Two drops and some blocking mistakes undercut some of the optimism Doubs generated on Friday, but overall he passed his biggest test to date as an NFL receiver.
PB: We joke about the “best shape of his life” cliche this time of year and rightfully so. Often times being in “better” shape is more about a guy who was out of shape last year.
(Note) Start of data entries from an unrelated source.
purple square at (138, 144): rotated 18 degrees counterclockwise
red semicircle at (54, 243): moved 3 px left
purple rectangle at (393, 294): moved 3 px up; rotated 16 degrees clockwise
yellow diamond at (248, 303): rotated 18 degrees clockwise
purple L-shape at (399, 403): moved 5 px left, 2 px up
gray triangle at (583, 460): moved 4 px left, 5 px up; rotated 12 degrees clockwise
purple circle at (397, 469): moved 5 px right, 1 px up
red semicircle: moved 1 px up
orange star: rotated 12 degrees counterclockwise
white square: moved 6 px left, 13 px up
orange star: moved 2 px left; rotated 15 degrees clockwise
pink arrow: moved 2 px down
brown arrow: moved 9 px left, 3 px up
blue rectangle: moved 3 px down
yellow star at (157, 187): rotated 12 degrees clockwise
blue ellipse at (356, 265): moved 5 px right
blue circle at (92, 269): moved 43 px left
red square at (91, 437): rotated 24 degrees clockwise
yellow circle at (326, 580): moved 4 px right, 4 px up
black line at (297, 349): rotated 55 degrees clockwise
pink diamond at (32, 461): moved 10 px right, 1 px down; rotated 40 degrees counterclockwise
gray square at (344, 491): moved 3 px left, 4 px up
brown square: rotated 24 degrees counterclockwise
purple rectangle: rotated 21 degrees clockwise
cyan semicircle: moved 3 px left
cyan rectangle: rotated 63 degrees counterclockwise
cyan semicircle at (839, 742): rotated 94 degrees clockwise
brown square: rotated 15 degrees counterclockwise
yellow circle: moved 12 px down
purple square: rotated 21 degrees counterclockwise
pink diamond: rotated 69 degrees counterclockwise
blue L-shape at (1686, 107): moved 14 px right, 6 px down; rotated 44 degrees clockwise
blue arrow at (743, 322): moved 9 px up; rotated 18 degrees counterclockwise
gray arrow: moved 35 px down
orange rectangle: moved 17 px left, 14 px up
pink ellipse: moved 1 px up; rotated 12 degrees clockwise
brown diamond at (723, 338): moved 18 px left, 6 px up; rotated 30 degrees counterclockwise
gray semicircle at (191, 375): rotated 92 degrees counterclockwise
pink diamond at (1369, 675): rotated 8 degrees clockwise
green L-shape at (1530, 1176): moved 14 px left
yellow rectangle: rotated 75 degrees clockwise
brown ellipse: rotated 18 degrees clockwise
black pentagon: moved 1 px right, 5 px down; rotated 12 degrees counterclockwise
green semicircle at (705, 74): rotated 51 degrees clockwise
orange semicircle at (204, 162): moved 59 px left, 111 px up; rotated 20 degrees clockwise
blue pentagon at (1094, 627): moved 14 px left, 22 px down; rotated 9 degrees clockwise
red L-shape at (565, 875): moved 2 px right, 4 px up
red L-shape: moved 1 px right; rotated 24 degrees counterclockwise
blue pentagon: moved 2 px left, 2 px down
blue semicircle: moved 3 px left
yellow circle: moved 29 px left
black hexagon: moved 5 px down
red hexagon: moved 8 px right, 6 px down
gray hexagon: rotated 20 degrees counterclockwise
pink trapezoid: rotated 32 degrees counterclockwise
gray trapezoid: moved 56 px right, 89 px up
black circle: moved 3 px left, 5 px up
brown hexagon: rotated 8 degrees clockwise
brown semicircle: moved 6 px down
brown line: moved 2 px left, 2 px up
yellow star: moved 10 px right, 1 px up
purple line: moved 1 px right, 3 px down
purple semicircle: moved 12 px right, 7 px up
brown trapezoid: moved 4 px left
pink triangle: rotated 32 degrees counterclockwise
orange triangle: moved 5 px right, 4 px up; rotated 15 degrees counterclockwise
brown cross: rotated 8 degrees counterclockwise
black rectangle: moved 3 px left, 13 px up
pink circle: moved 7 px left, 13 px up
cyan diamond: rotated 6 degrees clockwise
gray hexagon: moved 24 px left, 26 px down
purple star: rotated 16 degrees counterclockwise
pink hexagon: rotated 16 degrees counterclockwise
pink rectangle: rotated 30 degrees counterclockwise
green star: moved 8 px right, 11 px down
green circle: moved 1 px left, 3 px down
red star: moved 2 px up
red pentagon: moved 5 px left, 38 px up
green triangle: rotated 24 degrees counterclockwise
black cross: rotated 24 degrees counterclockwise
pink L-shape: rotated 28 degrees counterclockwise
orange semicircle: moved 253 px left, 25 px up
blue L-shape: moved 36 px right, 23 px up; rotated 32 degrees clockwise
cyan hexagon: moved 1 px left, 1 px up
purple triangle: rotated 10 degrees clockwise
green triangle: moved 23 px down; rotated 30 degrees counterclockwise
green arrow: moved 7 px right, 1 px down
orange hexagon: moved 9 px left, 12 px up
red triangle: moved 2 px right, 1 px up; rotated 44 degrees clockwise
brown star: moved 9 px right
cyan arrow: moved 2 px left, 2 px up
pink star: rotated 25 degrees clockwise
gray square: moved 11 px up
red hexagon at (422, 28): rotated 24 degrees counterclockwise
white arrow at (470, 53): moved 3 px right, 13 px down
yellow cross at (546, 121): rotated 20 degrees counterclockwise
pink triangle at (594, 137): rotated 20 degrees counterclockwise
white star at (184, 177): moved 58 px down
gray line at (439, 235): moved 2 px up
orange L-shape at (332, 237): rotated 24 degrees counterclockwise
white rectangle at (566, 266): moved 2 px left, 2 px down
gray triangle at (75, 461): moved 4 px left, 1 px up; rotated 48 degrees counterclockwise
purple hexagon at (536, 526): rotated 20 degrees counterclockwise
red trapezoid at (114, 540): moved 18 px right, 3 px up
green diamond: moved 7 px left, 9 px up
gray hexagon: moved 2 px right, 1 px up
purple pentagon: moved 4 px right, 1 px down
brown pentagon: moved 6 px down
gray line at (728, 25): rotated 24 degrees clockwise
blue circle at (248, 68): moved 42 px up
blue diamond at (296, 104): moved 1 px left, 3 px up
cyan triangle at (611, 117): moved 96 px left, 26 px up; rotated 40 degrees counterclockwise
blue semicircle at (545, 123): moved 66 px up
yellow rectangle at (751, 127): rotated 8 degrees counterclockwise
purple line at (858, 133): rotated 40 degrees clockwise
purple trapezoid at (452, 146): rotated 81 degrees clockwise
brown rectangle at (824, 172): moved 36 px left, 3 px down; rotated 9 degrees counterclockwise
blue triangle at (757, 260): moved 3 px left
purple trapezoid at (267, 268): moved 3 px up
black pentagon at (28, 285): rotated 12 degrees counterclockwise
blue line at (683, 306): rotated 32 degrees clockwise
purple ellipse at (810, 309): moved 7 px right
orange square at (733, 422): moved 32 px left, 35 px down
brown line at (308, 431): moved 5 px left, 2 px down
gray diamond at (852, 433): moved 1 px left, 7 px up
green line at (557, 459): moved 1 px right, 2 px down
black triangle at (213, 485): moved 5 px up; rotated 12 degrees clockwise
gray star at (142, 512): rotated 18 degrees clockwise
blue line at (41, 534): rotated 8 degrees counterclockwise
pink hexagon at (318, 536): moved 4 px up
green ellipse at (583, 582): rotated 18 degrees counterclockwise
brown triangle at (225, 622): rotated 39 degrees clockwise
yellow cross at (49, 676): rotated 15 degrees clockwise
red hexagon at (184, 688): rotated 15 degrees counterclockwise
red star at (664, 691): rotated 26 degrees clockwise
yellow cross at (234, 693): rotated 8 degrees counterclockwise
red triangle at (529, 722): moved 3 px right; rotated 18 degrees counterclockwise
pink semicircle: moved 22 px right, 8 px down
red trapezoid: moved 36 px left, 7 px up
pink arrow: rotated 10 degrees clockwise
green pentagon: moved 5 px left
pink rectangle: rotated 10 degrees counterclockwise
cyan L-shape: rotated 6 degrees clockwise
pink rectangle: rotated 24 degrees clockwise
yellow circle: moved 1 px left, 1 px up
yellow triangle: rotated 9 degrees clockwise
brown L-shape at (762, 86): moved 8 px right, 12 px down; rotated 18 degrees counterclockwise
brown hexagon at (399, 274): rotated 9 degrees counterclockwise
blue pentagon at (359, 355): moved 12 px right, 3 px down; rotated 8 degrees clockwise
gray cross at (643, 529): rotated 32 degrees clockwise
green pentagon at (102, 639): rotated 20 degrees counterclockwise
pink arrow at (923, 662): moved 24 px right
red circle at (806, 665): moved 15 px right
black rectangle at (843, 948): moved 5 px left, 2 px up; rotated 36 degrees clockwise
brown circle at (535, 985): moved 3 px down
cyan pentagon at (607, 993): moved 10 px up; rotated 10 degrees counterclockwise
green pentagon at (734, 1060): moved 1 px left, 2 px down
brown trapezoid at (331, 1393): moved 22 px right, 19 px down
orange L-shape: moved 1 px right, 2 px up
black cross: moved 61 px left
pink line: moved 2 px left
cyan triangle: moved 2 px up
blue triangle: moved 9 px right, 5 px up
That was true of Preston Smith last year coming off a disappointing 2020 season.
Amari Rodgers’ Jenny Craig story already looks to be paying dividends. According to the Family Night broadcast, Rodgers lost over 15 pounds from last season and his burst appears to be back in a big way. He had a 50-yard kickoff return, the most explosive play of his NFL career, only to be topped by a beautiful catch-and-run touchdown in which Rodgers outran most of the 49ers defense.
This is the version of Rodgers the Packers thought they were getting: get him the ball in space, make the first man miss, run through arm tackles in space and have the speed to creative explosives. He didn’t have the juice last year to make these plays.
LaFleur was quick to point out there was plenty to clean up in his game, including running the wrong wrote on the interception thrown in his direction. But physically, this is the guy we saw at Clemson. In a receiver room where guys are fighting for roles, this version of Rodgers has a role. Last year’s version? Not so much.